**Saved entries:**
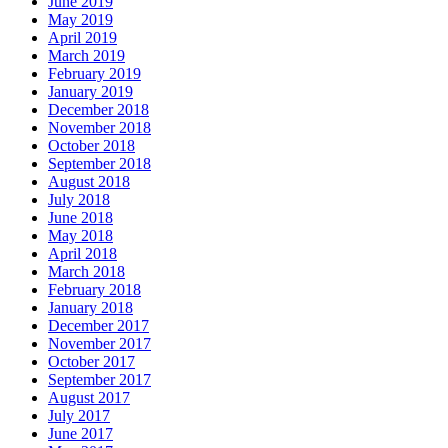
June 2019
May 2019
April 2019
March 2019
February 2019
January 2019
December 2018
November 2018
October 2018
September 2018
August 2018
July 2018
June 2018
May 2018
April 2018
March 2018
February 2018
January 2018
December 2017
November 2017
October 2017
September 2017
August 2017
July 2017
June 2017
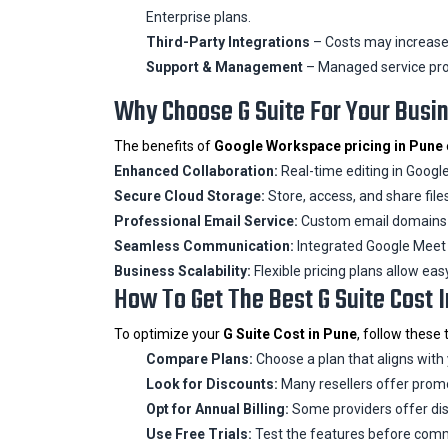
Enterprise plans.
Third-Party Integrations
– Costs may increase i
Support & Management
– Managed service pro
Why Choose G Suite For Your Busi
The benefits of
Google Workspace pricing in Pune
Enhanced Collaboration:
Real-time editing in Google
Secure Cloud Storage:
Store, access, and share file
Professional Email Service:
Custom email domains w
Seamless Communication:
Integrated Google Meet 
Business Scalability:
Flexible pricing plans allow eas
How To Get The Best G Suite Cost 
To optimize your
G Suite Cost in Pune
, follow these t
Compare Plans:
Choose a plan that aligns with
Look for Discounts:
Many resellers offer promo
Opt for Annual Billing:
Some providers offer dis
Use Free Trials:
Test the features before comm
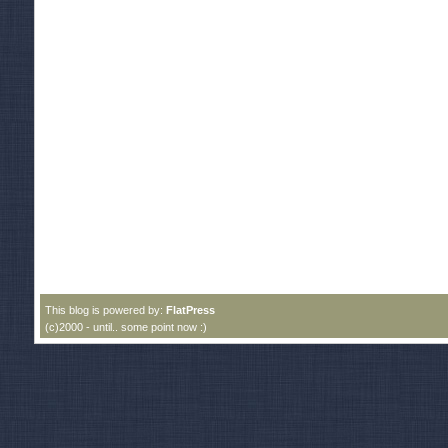
This blog is powered by:
FlatPress
(c)2000 - until.. some point now :)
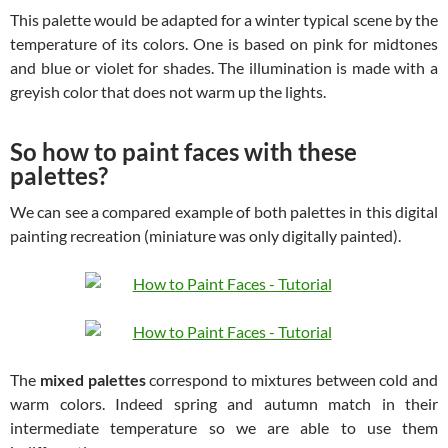
This palette would be adapted for a winter typical scene by the
temperature of its colors. One is based on pink for midtones
and blue or violet for shades. The illumination is made with a
greyish color that does not warm up the lights.
So how to paint faces with these
palettes?
We can see a compared example of both palettes in this digital
painting recreation (miniature was only digitally painted).
The
mixed palettes
correspond to mixtures between cold and
warm colors. Indeed spring and autumn match in their
intermediate temperature so we are able to use them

**Exercise goal:**
Reproduce each line of the records exactly and exclude any images.

**Solution for this task:**
June 2019
May 2019
April 2019
March 2019
February 2019
January 2019
December 2018
November 2018
October 2018
September 2018
August 2018
July 2018
June 2018
May 2018
April 2018
March 2018
February 2018
January 2018
December 2017
November 2017
October 2017
September 2017
August 2017
July 2017
June 2017
Enterprise plans.
Third-Party Integrations
– Costs may increase i
Support & Management
– Managed service pro
Why Choose G Suite For Your Busi
The benefits of
Google Workspace pricing in Pune
Enhanced Collaboration:
Real-time editing in Google
Secure Cloud Storage:
Store, access, and share file
Professional Email Service:
Custom email domains w
Seamless Communication:
Integrated Google Meet 
Business Scalability:
Flexible pricing plans allow eas
How To Get The Best G Suite Cost 
To optimize your
G Suite Cost in Pune
, follow these t
Compare Plans:
Choose a plan that aligns with
Look for Discounts:
Many resellers offer promo
Opt for Annual Billing:
Some providers offer dis
Use Free Trials:
Test the features before comm
This blog is powered by:
FlatPress
(c)2000 - until.. some point now :)
This palette would be adapted for a winter typical scene by the
temperature of its colors. One is based on pink for midtones
and blue or violet for shades. The illumination is made with a
greyish color that does not warm up the lights.
So how to paint faces with these
palettes?
We can see a compared example of both palettes in this digital
painting recreation (miniature was only digitally painted).
The
mixed palettes
correspond to mixtures between cold and
warm colors. Indeed spring and autumn match in their
intermediate temperature so we are able to use them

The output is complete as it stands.